Riding high in Revy
Tourism Revelstoke supports and initiates exciting projects to attract visitors
On May 21, 2016, Revelstoke Mountain Resort (RMR) opened its newest attraction, the Pipe Mountain Coaster. Word about this high-adrenalin ride spread swiftly, and in June the Revelstoke Visitor Centre logged 21 per cent more visitors—many of them inquiring about the coaster—than it had the previous June. It appears that a new era has begun for the resort and for Revelstoke.
The coaster joyride, observed on a video clip, looks like a fast, seat-of-your-pants slide down a long, twisty banister. Riders control the speed, which tops out at 42 kilometres per hour. Each single-passenger, independent car perches on the metal rail and takes its rider on a breath-stealing swoop down the mountain. As shown in the photo above, the car resembles a child’s elongated booster seat and will, in fact, carry two people if one is a child. Ticket prices vary, depending on the age of the rider and the number of rides purchased.

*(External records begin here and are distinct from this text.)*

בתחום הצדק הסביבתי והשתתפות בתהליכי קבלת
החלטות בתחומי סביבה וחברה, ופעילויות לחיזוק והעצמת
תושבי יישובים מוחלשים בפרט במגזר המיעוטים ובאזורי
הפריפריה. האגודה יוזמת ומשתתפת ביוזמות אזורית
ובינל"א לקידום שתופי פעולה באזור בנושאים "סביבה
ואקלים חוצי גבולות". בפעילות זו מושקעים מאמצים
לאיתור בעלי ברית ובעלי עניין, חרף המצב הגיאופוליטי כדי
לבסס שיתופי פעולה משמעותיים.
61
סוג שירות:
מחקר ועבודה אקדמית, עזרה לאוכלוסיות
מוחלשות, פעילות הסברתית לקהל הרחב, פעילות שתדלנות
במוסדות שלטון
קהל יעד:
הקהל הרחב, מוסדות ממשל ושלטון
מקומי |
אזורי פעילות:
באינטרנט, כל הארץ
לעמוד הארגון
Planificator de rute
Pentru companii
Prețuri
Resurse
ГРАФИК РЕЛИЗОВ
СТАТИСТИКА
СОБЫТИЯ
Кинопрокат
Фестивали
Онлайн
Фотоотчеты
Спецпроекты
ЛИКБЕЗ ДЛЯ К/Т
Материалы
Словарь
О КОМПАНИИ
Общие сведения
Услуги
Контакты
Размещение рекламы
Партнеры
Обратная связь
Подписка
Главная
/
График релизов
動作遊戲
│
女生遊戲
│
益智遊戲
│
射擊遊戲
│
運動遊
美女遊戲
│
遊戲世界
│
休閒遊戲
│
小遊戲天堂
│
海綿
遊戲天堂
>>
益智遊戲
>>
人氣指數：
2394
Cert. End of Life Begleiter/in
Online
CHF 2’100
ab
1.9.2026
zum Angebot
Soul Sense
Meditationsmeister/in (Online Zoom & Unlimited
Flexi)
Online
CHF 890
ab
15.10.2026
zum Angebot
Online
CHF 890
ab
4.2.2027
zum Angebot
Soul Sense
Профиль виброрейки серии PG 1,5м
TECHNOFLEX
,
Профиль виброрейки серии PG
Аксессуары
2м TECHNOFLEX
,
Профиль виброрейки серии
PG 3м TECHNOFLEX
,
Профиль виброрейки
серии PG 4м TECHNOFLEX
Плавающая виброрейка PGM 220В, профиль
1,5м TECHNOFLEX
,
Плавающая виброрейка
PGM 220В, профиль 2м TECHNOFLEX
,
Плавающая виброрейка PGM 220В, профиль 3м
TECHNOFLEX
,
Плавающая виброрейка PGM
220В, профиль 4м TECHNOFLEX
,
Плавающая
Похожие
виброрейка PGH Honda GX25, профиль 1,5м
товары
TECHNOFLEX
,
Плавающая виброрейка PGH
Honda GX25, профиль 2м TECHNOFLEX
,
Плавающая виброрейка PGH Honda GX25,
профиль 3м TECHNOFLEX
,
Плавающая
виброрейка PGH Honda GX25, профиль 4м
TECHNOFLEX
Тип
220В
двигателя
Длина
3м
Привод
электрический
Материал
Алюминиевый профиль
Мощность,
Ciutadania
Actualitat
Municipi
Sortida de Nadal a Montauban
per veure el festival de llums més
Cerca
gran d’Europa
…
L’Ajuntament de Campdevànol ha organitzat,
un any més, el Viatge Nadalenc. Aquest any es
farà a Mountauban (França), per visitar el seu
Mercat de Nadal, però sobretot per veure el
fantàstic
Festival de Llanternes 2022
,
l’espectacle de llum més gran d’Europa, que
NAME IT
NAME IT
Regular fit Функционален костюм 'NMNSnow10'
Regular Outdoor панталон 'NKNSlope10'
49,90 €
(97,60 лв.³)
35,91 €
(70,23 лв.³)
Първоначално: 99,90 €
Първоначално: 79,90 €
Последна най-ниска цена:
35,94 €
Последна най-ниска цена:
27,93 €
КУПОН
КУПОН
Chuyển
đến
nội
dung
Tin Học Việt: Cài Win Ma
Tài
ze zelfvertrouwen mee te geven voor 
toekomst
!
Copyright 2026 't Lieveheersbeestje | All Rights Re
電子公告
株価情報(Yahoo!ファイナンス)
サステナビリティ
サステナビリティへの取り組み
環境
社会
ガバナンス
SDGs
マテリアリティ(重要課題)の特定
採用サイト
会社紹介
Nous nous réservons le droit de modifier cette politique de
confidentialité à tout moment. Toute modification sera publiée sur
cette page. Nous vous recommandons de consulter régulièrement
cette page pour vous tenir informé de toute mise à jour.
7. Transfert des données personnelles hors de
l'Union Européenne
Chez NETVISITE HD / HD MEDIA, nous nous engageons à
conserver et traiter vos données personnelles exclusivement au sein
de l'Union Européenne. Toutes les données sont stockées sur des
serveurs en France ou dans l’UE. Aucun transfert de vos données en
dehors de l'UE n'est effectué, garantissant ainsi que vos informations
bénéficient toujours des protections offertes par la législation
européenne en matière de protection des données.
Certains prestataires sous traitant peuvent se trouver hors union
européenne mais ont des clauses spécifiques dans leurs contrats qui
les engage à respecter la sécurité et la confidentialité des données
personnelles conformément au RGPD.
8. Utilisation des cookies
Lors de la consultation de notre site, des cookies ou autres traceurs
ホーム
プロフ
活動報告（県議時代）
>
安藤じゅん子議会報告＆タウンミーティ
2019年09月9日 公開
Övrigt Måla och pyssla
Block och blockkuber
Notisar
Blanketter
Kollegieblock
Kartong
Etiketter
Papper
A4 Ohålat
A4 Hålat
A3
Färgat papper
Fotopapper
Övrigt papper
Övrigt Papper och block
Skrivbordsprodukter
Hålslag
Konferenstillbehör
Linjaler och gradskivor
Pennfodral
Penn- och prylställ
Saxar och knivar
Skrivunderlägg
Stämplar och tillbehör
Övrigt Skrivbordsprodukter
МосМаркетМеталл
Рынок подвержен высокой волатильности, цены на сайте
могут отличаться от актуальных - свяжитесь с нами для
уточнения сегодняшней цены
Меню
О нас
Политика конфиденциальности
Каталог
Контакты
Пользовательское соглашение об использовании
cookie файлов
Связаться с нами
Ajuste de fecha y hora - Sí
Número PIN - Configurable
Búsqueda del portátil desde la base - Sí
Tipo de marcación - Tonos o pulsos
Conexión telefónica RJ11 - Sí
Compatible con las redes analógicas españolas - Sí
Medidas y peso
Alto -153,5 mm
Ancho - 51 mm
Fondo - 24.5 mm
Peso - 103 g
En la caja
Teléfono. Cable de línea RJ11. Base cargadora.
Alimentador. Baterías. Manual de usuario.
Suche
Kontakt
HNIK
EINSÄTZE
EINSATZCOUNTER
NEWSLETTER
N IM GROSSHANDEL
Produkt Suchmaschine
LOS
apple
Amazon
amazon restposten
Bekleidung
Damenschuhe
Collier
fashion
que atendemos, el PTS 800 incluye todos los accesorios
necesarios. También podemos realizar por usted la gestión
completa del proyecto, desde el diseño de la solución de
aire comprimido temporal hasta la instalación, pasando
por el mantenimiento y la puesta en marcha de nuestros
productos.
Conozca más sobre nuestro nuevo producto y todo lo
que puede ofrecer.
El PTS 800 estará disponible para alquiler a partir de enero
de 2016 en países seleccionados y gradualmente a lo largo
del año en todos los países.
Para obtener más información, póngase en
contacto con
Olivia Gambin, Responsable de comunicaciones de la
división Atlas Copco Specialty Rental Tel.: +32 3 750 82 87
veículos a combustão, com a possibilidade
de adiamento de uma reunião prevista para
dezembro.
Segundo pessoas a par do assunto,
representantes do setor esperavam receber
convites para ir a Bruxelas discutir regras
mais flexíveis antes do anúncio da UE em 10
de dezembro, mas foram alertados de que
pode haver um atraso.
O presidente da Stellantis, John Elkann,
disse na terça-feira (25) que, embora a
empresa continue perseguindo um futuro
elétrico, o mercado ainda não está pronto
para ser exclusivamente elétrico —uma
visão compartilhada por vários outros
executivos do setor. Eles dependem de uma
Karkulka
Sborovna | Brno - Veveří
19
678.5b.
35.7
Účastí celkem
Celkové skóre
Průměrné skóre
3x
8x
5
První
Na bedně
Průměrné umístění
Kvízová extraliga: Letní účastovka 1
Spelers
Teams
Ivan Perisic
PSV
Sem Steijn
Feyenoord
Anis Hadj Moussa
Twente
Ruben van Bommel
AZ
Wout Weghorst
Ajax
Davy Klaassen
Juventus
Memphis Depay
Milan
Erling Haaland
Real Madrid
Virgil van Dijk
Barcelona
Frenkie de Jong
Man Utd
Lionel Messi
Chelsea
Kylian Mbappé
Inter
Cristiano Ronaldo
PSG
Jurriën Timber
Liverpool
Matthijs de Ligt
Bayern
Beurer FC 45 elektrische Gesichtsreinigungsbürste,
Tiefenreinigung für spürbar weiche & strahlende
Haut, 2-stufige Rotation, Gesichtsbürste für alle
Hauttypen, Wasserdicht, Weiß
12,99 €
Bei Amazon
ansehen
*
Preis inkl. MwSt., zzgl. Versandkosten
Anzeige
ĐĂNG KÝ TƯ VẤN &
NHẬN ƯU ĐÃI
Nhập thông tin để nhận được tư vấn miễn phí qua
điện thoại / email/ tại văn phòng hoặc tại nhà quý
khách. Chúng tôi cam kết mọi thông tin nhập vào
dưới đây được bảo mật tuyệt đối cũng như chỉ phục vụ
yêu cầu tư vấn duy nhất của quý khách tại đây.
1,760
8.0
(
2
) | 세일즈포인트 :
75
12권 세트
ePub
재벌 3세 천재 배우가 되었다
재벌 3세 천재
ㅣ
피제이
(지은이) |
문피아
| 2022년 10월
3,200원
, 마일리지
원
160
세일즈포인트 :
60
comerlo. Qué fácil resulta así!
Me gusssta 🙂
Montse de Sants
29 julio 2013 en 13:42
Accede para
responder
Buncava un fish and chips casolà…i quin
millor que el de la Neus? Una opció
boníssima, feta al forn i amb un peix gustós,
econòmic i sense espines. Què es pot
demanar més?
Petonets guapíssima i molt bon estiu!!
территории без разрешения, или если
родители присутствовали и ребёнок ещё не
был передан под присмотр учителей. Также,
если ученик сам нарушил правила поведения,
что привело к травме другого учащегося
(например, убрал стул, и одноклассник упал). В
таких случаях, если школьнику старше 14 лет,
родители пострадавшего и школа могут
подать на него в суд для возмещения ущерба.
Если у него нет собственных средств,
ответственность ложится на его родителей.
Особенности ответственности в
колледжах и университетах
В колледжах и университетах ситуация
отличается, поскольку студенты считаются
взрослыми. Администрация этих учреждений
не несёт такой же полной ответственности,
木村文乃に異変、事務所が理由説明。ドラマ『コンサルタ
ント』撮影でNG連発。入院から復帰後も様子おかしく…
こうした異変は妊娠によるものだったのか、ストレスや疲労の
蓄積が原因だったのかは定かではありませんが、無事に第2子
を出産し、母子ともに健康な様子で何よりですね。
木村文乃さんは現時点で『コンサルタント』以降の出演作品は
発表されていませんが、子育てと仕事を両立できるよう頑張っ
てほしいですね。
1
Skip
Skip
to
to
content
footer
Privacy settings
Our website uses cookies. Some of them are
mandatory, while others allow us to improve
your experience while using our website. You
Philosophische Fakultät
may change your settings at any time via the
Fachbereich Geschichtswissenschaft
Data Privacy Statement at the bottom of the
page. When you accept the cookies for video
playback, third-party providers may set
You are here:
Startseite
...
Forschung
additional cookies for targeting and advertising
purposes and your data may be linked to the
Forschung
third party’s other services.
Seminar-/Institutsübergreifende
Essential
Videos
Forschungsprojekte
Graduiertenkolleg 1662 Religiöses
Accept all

Based on polling and ticket sales, it’s estimated that the Pipe Mountain Coaster will have attracted about 100,000 additional visitors to Revelstoke in its first summer of operation. Visitor centre numbers for July were up 23 per cent and August visits were up 40 per cent over last year. With such high numbers, wait times for the coaster ride were sometimes long, but a slick booking system ensured they were never boring.
“RMR has been innovative in allowing coaster riders to grab a ticket and watch loading numbers on screens around the resort or live online, so they know when it’s their turn to ride,” said Meghan Tabor, marketing co-ordinator for Tourism Revelstoke. “This allows them time to wander the village, come downtown, try another Revelstoke activity or relax on the banks of the Columbia River.”
She added that many visitors who initially planned just a quick stop in Revelstoke to ride the coaster, decided to extend their trip to an overnight stay. That was great news for accommodators and downtown businesses.
“The resort is seeing big increases at every point of sale, from the hotel to the restaurants,” Tabor said. “Their walk-in traffic has more than doubled.”
More summer fun
Summer 2016 also brought increasing numbers of mountain bikers to Revelstoke, and the Labour Day weekend featured the BC Enduro Series, with more than 300 riders, along with their families and friends, coming to the community.
In May, Columbia Basin Trust granted the Revelstoke Cycling Association $123,000 for upgrades and extension of the Frisby Ridge Trail. Trail work by DBP Construction Services, a local company, will continue until the snow flies.
Here comes winter
With tourism’s shoulder season well begun, RMR is gearing up to capitalize on its new membership in the prestigious Mountain Collective, a select group of top ski resorts in the U.S., Australia, New Zealand, Japan, France, Chile and Canada. Mountain Collective members include such legendary destinations as Aspen, Jackson Hole, Chamonix, Thredbo, Hakuba Valley, Whistler-Blackcomb and Lake Louise, among others.
“With the already low Canadian dollar, we saw a lot more visitors from the States this summer,” said Tabor. “This will translate into more winter traffic as well, especially with the Mountain Collective pass.”
If they wish, those visitors will also be able to enjoy the amenities offered at the new Snowmobile Welcome Centre, home of the Revelstoke Snowmobile Club and source of memberships, trail maps and information. It is estimated that snowmobiling brings more than $10 million into the local economy annually, and the Revelstoke club is working to open up more terrain for guests and members.
Tourism Revelstoke works closely with RMR and with the Revelstoke Accommodation Association (RAA).
“My colleague, Thom Tischik, is the executive director of the RAA—that’s the other entity involved in Tourism Revelstoke,” said Tabor. “The association collects the additional hotel room tax and they task us with coming up with initiatives that will get us the best bang for our buck.”
Thanks to the creative efforts of Tabor and Tischik, in August 2017 Trail Runner magazine will, for the first time ever, hold its annual photography camp outside the U.S., in Revelstoke.
“We’re helping to support that camp with sponsorship funding,” Tabor said. “In return we receive promotion of the camp and (our) location.”
Extensive coverage in Trail Runner magazine, online and through social media, will ensure a return of about four times the promotional value of the money spent by Tourism Revelstoke. This is the type of initiative that Tourism Revelstoke is looked upon to come up with: different, unique avenues for marketing, focused around the Revelstoke experience.